L’illusion de la bonne affaire à la sortie de la gare

Dès l’arrivée dans une grande destination comme Paris, New York, Rome ou Lisbonne, les présentoirs des offices de tourisme mettent en avant les forfaits de visites « tout compris ». La promesse commerciale est attrayante : des dizaines de sites accessibles, des files d’attente évitées et des dizaines d’euros d’économies annoncées sur le papier.

Pourtant, cette promesse s’adresse exclusivement à un profil précis de voyageur : celui qui enchaîne les visites payantes du matin au soir. Pour un visiteur souhaitant alterner entre musées, promenades dans la ville et pauses en terrasse, le forfait coûte souvent plus cher que l’achat de billets à l’unité. La hausse régulière des tarifs de ces cartes accentue encore ce décalage.

La règle des trois visites par jour

Pour amortir une carte touristique de 48 ou 72 heures, une règle comptable s’impose : effectuer au minimum trois visites payantes majeures par jour.

Sur un forfait de deux jours vendu 65 euros :

  • Si un voyageur visite uniquement le musée du Louvre (22 €) et l’Arc de Triomphe (16 €), la dépense en billets individuels s’élève à 38 euros.

  • La carte touristique de 65 euros enregistre alors une perte sèche de 27 euros pour le visiteur.
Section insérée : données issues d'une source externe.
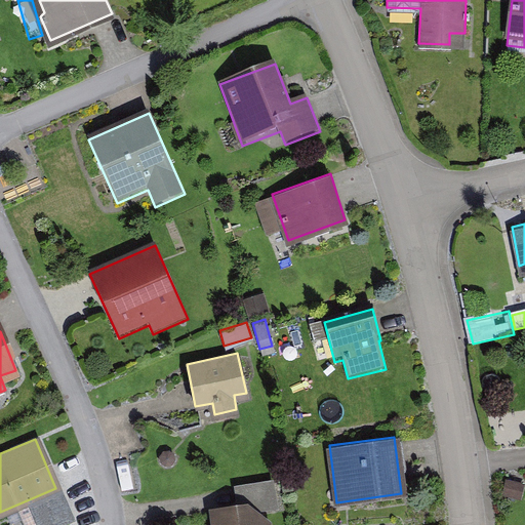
[(240,486),(242,502),(254,499),(255,508),(274,505),(271,480),(240,486)]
  • Pour rentabiliser le forfait, il faut ajouter au moins deux autres sites d’envergure sur les 48 heures, comme le musée d’Orsay ou le château de Versailles.

Autrement dit, il faut prévoir un programme de quatre à cinq attractions majeures sur deux jours pour que la formule devienne rentable.

Les publics et les destinations concernés

Plusieurs profils de voyageurs ont intérêt à éviter ces cartes :

  • Les moins de 26 ans (résidents de l’UE) : ils bénéficient de la gratuité d’accès dans la quasi-totalité des musées et monuments nationaux européens. L’achat d’un forfait plein tarif représente pour eux une dépense inutile.

  • Les adeptes du voyage lent : les touristes qui privilégient l’atmosphère d’un quartier ou la visite approfondie d’un seul grand musée par jour ne rentabilisent jamais leur carte.

  • Les victimes d’exclusions de catalogue : les offres évoluent régulièrement. Certains sites phares (comme la Tour Eiffel à Paris ou certaines croisières majeures à New York) ne sont pas inclus dans les cartes officielles ou nécessitent un supplément.

Les étapes pour faire le bon choix avant de partir

Pour déterminer la pertinence d’une carte touristique avant le départ, la démarche s’effectue en trois temps :

  1. Établir la liste réelle des visites : noter uniquement les musées et monuments que l’on est certain de parcourir.

  2. Relever les tarifs unitaires : consulter les billetteries officielles sur Internet pour additionner les prix réels des billets individuels.

  3. Comparer au tarif de la carte : si la somme des entrées individuelles est inférieure au prix du forfait, la réservation des billets à l’unité reste la solution la plus économique.

Les cartes touristiques conservent un intérêt pour les visiteurs intensifs désireux de maximiser le nombre de visites sur un temps court. Pour tous les autres parcours, l’achat de billets individuels à la carte garantit de payer le juste prix.